* ASSIGNED TASK: Retype, word for word, every line from the one holding "- hexID: PRS15047" through the one holding "- sources: All" in the entries below, both included, and only those lines.

>>>>>

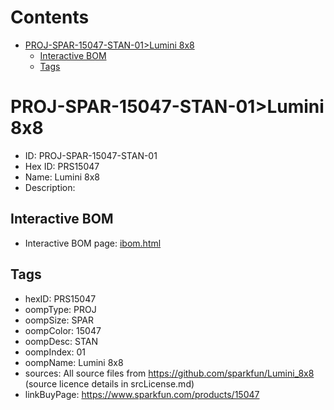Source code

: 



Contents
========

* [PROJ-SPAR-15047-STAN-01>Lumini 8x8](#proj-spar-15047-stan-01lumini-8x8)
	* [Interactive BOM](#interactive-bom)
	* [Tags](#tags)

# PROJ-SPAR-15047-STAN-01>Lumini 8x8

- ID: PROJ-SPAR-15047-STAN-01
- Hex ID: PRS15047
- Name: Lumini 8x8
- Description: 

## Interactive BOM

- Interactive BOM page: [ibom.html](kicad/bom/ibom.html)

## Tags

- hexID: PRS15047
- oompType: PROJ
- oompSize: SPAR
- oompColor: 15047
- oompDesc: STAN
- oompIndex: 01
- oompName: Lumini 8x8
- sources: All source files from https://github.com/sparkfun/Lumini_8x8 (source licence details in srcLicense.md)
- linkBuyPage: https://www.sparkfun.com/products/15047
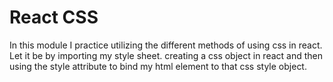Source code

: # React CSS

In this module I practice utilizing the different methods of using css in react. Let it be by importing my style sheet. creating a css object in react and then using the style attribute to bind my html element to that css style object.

<<<<<

* OUTPUT OF THE EXERCISE:
- hexID: PRS15047
- oompType: PROJ
- oompSize: SPAR
- oompColor: 15047
- oompDesc: STAN
- oompIndex: 01
- oompName: Lumini 8x8
- sources: All source files from https://github.com/sparkfun/Lumini_8x8 (source licence details in srcLicense.md)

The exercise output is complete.